• [Task item]: Repeat the data exactly. Pictures stay out.

-- Given information follows --

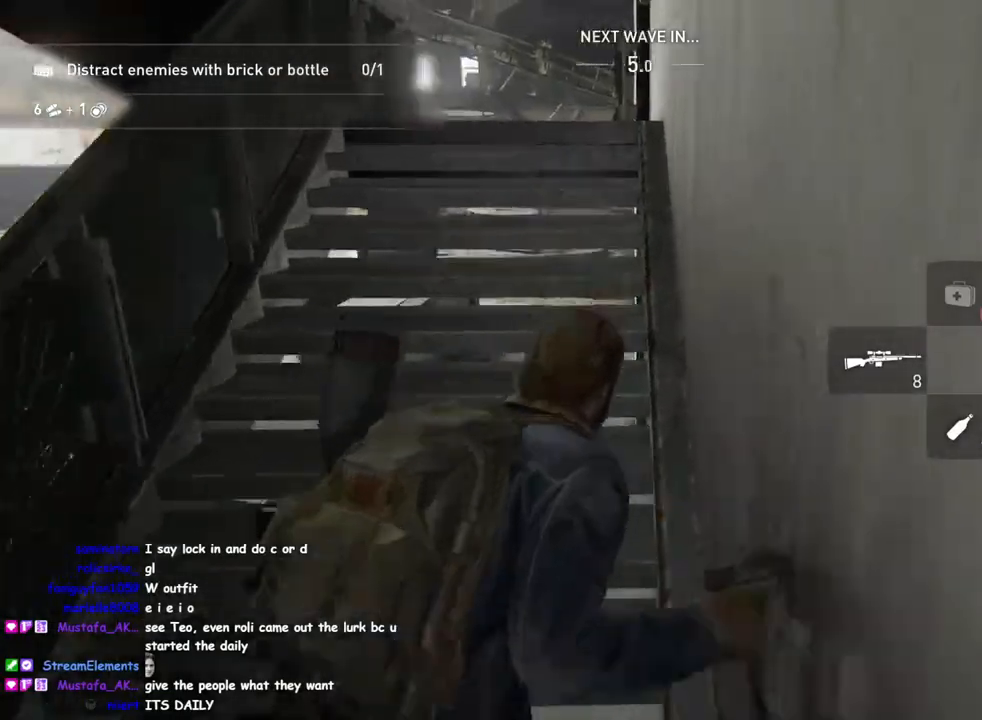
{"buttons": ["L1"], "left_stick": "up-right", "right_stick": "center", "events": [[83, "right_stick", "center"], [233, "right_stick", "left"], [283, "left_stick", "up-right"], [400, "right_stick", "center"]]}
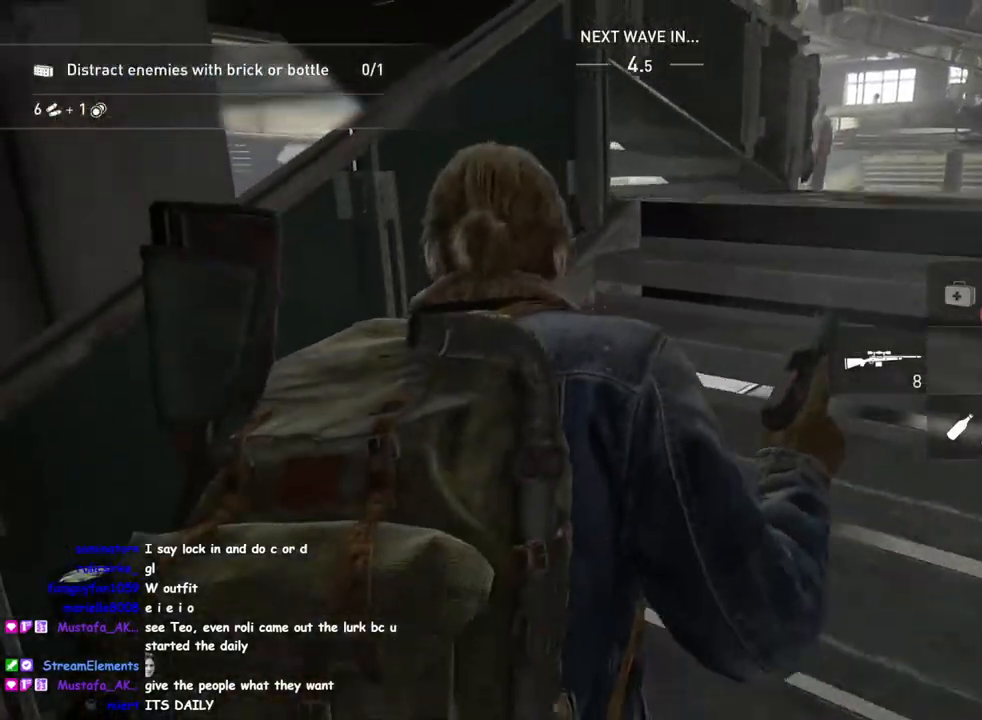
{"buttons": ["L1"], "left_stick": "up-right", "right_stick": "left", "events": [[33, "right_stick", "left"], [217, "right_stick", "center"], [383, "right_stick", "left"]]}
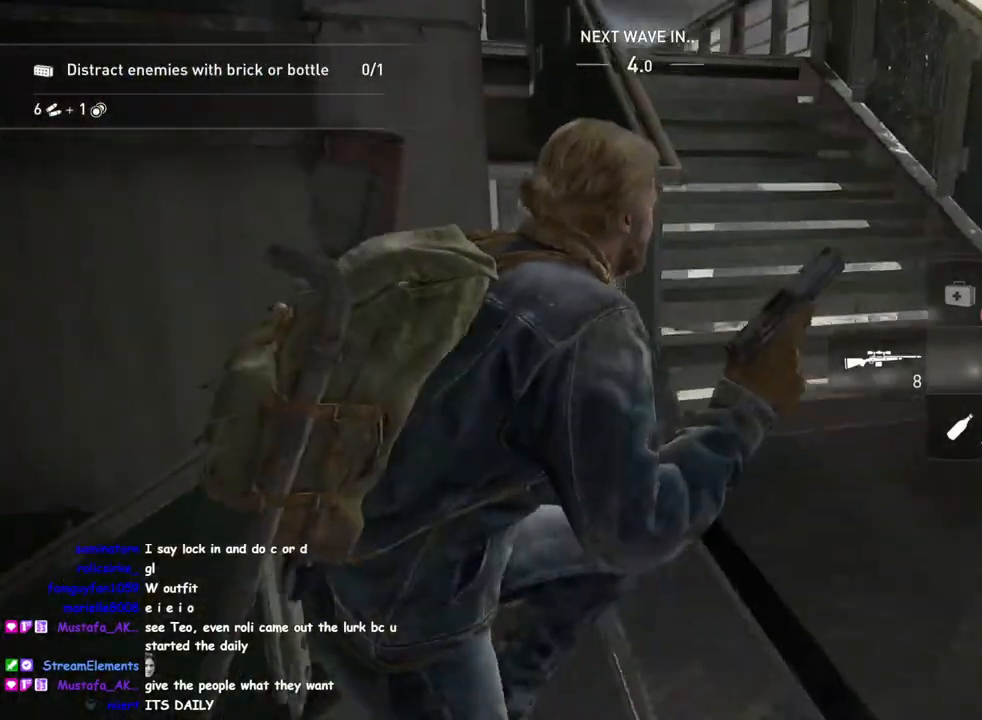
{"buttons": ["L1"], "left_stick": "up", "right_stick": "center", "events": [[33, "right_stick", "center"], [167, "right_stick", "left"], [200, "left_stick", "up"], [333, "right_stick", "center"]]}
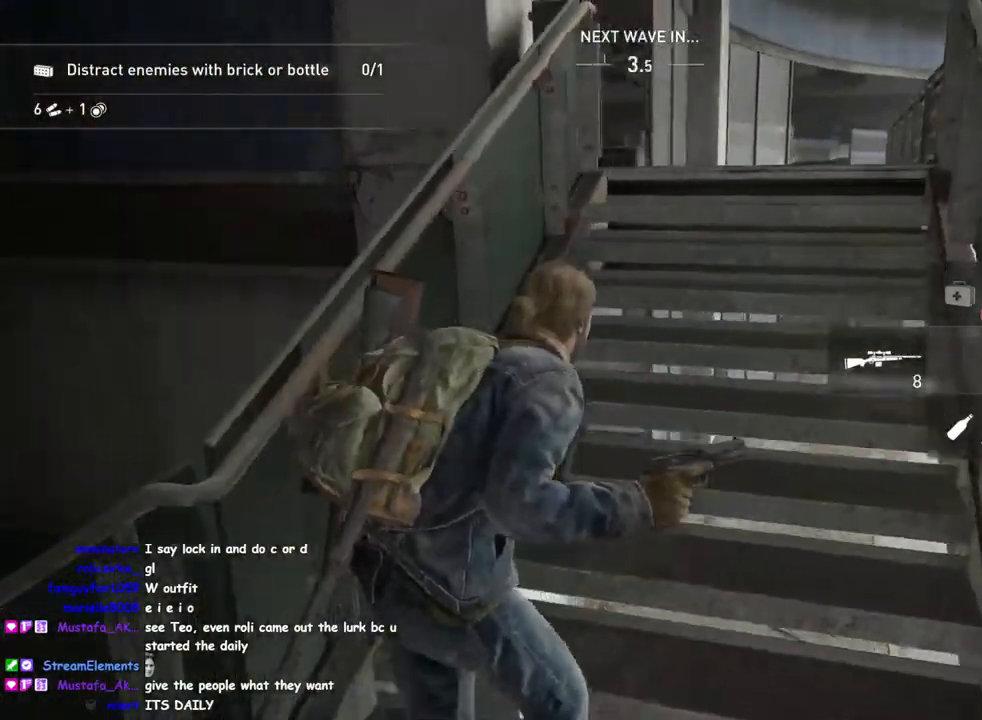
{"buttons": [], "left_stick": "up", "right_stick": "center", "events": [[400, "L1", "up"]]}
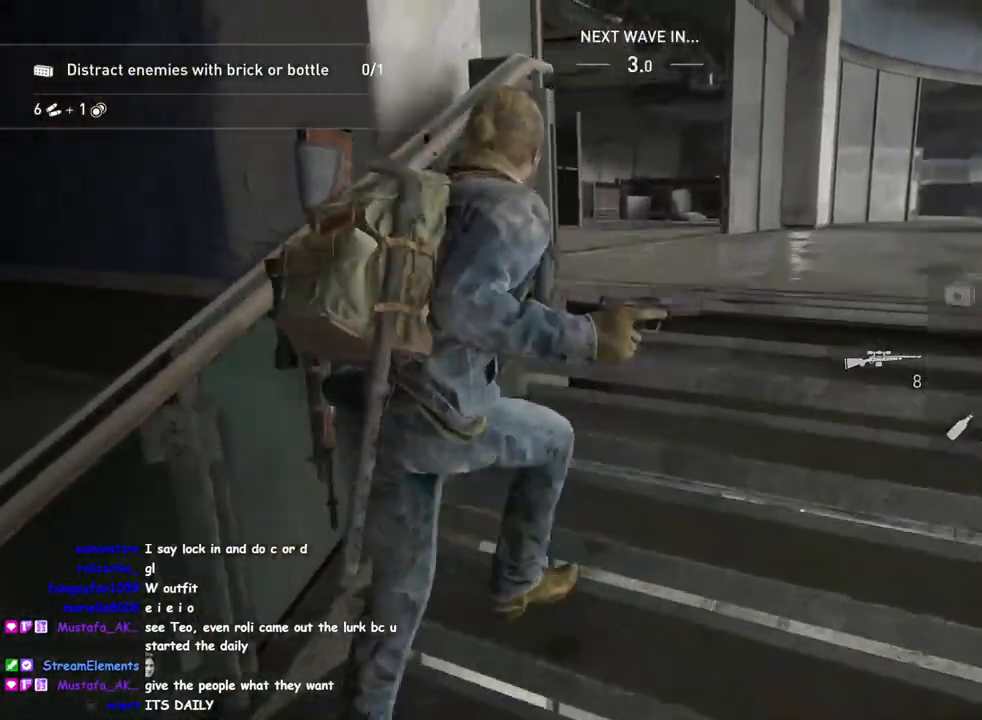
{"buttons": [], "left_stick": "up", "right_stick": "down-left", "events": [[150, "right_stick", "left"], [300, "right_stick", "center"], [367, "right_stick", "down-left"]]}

-- Given information concluded --

• [Written reply]:
{"buttons": ["L1"], "left_stick": "up-right", "right_stick": "center", "events": [[83, "right_stick", "center"], [233, "right_stick", "left"], [283, "left_stick", "up-right"], [400, "right_stick", "center"]]}
{"buttons": ["L1"], "left_stick": "up-right", "right_stick": "left", "events": [[33, "right_stick", "left"], [217, "right_stick", "center"], [383, "right_stick", "left"]]}
{"buttons": ["L1"], "left_stick": "up", "right_stick": "center", "events": [[33, "right_stick", "center"], [167, "right_stick", "left"], [200, "left_stick", "up"], [333, "right_stick", "center"]]}
{"buttons": [], "left_stick": "up", "right_stick": "center", "events": [[400, "L1", "up"]]}
{"buttons": [], "left_stick": "up", "right_stick": "down-left", "events": [[150, "right_stick", "left"], [300, "right_stick", "center"], [367, "right_stick", "down-left"]]}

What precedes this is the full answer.